======== Raw data
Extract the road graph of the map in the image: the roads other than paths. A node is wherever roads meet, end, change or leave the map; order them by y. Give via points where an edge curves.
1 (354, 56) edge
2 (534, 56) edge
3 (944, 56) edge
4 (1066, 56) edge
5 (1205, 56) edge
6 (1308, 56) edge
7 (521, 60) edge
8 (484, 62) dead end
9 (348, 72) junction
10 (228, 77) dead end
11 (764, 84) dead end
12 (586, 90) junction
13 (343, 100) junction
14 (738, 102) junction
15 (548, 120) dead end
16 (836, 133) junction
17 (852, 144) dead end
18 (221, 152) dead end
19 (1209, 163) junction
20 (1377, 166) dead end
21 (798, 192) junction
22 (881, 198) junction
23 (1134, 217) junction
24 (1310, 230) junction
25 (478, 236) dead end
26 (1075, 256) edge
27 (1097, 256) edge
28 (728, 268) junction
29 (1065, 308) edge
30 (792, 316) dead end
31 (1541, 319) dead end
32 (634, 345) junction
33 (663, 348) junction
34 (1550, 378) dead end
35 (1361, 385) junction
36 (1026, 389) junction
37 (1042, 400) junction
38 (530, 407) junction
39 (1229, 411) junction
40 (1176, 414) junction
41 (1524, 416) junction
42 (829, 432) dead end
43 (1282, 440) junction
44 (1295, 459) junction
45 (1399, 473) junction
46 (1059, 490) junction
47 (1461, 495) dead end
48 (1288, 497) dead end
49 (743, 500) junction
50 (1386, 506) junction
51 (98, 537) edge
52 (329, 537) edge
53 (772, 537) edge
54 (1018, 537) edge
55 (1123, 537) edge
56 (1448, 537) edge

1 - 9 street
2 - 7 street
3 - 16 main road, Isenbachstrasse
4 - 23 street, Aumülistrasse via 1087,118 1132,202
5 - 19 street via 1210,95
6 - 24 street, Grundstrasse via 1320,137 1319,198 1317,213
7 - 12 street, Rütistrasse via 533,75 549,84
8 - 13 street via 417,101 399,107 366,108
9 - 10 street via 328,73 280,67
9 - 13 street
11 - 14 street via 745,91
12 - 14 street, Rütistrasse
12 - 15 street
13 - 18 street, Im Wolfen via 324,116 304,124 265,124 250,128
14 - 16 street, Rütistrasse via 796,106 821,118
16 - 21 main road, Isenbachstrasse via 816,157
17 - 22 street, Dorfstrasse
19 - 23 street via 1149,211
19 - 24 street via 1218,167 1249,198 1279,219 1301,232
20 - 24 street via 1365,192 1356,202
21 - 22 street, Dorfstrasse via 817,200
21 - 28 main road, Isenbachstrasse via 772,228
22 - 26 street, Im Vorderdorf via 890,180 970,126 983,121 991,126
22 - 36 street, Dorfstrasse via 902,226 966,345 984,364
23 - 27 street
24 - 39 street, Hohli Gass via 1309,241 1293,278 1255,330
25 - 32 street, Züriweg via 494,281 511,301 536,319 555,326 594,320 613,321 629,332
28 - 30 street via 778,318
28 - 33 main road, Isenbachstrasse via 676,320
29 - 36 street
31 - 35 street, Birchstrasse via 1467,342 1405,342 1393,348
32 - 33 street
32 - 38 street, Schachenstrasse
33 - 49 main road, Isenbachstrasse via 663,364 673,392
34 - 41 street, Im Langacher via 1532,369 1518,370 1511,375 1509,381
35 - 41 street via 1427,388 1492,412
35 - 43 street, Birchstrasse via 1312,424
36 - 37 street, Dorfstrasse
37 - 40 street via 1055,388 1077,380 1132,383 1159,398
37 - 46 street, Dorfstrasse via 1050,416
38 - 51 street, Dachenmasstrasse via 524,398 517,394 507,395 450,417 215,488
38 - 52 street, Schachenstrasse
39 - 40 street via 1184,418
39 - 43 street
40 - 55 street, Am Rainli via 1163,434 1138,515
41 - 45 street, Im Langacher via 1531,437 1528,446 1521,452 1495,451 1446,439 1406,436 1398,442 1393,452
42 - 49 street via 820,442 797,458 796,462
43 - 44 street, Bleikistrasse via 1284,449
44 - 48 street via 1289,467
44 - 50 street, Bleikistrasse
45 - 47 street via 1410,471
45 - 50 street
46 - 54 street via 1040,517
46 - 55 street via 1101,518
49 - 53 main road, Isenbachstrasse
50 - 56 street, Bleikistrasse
================
▶ [Work to be completed] Retype the material in full, character for character.

▶ [Written answer]
Extract the road graph of the map in the image: the roads other than paths. A node is wherever roads meet, end, change or leave the map; order them by y. Give via points where an edge curves.
1 (354, 56) edge
2 (534, 56) edge
3 (944, 56) edge
4 (1066, 56) edge
5 (1205, 56) edge
6 (1308, 56) edge
7 (521, 60) edge
8 (484, 62) dead end
9 (348, 72) junction
10 (228, 77) dead end
11 (764, 84) dead end
12 (586, 90) junction
13 (343, 100) junction
14 (738, 102) junction
15 (548, 120) dead end
16 (836, 133) junction
17 (852, 144) dead end
18 (221, 152) dead end
19 (1209, 163) junction
20 (1377, 166) dead end
21 (798, 192) junction
22 (881, 198) junction
23 (1134, 217) junction
24 (1310, 230) junction
25 (478, 236) dead end
26 (1075, 256) edge
27 (1097, 256) edge
28 (728, 268) junction
29 (1065, 308) edge
30 (792, 316) dead end
31 (1541, 319) dead end
32 (634, 345) junction
33 (663, 348) junction
34 (1550, 378) dead end
35 (1361, 385) junction
36 (1026, 389) junction
37 (1042, 400) junction
38 (530, 407) junction
39 (1229, 411) junction
40 (1176, 414) junction
41 (1524, 416) junction
42 (829, 432) dead end
43 (1282, 440) junction
44 (1295, 459) junction
45 (1399, 473) junction
46 (1059, 490) junction
47 (1461, 495) dead end
48 (1288, 497) dead end
49 (743, 500) junction
50 (1386, 506) junction
51 (98, 537) edge
52 (329, 537) edge
53 (772, 537) edge
54 (1018, 537) edge
55 (1123, 537) edge
56 (1448, 537) edge

1 - 9 street
2 - 7 street
3 - 16 main road, Isenbachstrasse
4 - 23 street, Aumülistrasse via 1087,118 1132,202
5 - 19 street via 1210,95
6 - 24 street, Grundstrasse via 1320,137 1319,198 1317,213
7 - 12 street, Rütistrasse via 533,75 549,84
8 - 13 street via 417,101 399,107 366,108
9 - 10 street via 328,73 280,67
9 - 13 street
11 - 14 street via 745,91
12 - 14 street, Rütistrasse
12 - 15 street
13 - 18 street, Im Wolfen via 324,116 304,124 265,124 250,128
14 - 16 street, Rütistrasse via 796,106 821,118
16 - 21 main road, Isenbachstrasse via 816,157
17 - 22 street, Dorfstrasse
19 - 23 street via 1149,211
19 - 24 street via 1218,167 1249,198 1279,219 1301,232
20 - 24 street via 1365,192 1356,202
21 - 22 street, Dorfstrasse via 817,200
21 - 28 main road, Isenbachstrasse via 772,228
22 - 26 street, Im Vorderdorf via 890,180 970,126 983,121 991,126
22 - 36 street, Dorfstrasse via 902,226 966,345 984,364
23 - 27 street
24 - 39 street, Hohli Gass via 1309,241 1293,278 1255,330
25 - 32 street, Züriweg via 494,281 511,301 536,319 555,326 594,320 613,321 629,332
28 - 30 street via 778,318
28 - 33 main road, Isenbachstrasse via 676,320
29 - 36 street
31 - 35 street, Birchstrasse via 1467,342 1405,342 1393,348
32 - 33 street
32 - 38 street, Schachenstrasse
33 - 49 main road, Isenbachstrasse via 663,364 673,392
34 - 41 street, Im Langacher via 1532,369 1518,370 1511,375 1509,381
35 - 41 street via 1427,388 1492,412
35 - 43 street, Birchstrasse via 1312,424
36 - 37 street, Dorfstrasse
37 - 40 street via 1055,388 1077,380 1132,383 1159,398
37 - 46 street, Dorfstrasse via 1050,416
38 - 51 street, Dachenmasstrasse via 524,398 517,394 507,395 450,417 215,488
38 - 52 street, Schachenstrasse
39 - 40 street via 1184,418
39 - 43 street
40 - 55 street, Am Rainli via 1163,434 1138,515
41 - 45 street, Im Langacher via 1531,437 1528,446 1521,452 1495,451 1446,439 1406,436 1398,442 1393,452
42 - 49 street via 820,442 797,458 796,462
43 - 44 street, Bleikistrasse via 1284,449
44 - 48 street via 1289,467
44 - 50 street, Bleikistrasse
45 - 47 street via 1410,471
45 - 50 street
46 - 54 street via 1040,517
46 - 55 street via 1101,518
49 - 53 main road, Isenbachstrasse
50 - 56 street, Bleikistrasse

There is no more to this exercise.